8. The perturbation array of claim 6, wherein the perturbation array is adapt for increasing or decreasing of messenger RNA (mRNA), micro RNA (miRNA), long non-coding RNA (IneRNA), protein, modifications of protein, metabolites, or combinations thereof.

9. The perturbation array of claim 6, wherein the perturbation array comprises perturbation agents including a chemical agent, siRNA, miRNA, plasmid, protein, metabolite or combinations thereof.

10. A functional detection array prepared by the method of claim 5.

11. The detection array of claim 10, wherein each defined location in the detection array corresponds to an agent detecting activation level of a biological function.
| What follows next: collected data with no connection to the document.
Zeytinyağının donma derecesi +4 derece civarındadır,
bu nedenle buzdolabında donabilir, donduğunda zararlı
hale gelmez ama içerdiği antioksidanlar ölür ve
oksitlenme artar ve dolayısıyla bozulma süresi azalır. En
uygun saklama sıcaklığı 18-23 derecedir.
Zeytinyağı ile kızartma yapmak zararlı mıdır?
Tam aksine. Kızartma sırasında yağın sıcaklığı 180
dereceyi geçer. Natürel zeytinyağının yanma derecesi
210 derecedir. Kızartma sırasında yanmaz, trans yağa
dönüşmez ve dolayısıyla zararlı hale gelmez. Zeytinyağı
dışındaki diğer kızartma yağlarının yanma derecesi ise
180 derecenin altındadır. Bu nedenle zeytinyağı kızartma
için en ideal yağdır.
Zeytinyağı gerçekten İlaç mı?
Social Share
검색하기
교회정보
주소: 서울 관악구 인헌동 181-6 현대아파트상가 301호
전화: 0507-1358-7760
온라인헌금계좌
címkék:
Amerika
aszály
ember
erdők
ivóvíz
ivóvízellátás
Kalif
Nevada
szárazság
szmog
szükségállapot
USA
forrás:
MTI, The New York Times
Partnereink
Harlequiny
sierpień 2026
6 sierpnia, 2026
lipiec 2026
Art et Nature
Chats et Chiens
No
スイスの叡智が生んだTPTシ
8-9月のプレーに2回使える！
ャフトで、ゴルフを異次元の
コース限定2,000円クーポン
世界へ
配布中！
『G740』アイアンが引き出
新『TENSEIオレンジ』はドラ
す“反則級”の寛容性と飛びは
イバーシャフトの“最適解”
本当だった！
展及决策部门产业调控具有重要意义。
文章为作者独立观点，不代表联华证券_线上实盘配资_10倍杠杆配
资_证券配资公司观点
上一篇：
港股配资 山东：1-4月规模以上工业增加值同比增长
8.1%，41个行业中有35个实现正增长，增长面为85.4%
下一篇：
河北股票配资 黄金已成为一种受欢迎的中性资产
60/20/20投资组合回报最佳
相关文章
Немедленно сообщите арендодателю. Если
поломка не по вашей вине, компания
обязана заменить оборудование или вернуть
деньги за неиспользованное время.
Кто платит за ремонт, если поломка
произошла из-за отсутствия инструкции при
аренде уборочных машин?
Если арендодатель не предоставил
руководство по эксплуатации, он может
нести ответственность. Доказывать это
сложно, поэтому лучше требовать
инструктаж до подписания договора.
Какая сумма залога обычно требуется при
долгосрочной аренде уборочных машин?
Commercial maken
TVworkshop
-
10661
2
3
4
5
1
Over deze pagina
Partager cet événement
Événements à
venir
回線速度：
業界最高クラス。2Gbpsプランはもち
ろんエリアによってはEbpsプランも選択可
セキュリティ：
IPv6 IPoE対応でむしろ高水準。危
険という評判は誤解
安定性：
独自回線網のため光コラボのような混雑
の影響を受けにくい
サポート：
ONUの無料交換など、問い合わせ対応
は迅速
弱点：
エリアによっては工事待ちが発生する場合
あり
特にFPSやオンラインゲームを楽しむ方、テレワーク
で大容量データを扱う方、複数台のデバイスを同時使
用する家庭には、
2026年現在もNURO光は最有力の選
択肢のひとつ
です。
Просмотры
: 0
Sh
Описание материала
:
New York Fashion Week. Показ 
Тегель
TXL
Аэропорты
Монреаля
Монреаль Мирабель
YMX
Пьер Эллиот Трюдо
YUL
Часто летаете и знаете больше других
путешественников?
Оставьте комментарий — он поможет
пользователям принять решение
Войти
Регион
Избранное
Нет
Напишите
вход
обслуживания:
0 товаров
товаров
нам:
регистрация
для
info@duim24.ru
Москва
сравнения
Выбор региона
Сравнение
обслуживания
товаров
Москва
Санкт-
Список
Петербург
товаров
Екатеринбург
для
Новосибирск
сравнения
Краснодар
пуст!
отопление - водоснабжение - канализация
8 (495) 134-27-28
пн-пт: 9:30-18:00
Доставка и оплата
12. The detection array of claim 10, wherein the detection array is for analysis of messenger RNA (mRA), micro RNA (miRNA), long non-coding RNA (IneRNA), protein, modifications of protein, metabolites or combinations thereof.

13. The detection array of claim 10, wherein the detecting includes qPCR or immuno-PCR based detection.

14. An online platform to implement the method of claim 1, comprising:

a. an interface to allow user to upload one or more lists of candidate agents;

b. a system to predict functions of the uploaded candidate agents and combine the predicted functions to yield a final list of functions to be validated; and

c. a system to generate the biomarker functional validation array comprising validation agents targeting the final list of functions.

15. The online platform of claim 14, wherein the online interface further comprises an online data analysis system to allow user to obtain one or more lists of candidate agents through uploading and analyzing data of one or more high throughput studies.

16. The online data analysis system of claim 15, further comprising data analysis pipelines to perform analyses of one or more selected from the group consisting of microarray data, RNA sequencing data, Exomic sequencing data, Whole genome sequencing data, proteomics data, and metabonomics data.

17. The online platform of claim 14, wherein the system to predict functions comprises function prediction algorithms including sequence and structure analysis for DNA, RNA and protein, pathway analysis, interaction network analysis, and upstream regulator analysis.

18. The online platform of claim 14, wherein the system to generate the biomarker functional validation array further comprises at least a library of functional validation agents and a liquid handling instrument to dispense the selected functional validation agents into arrays.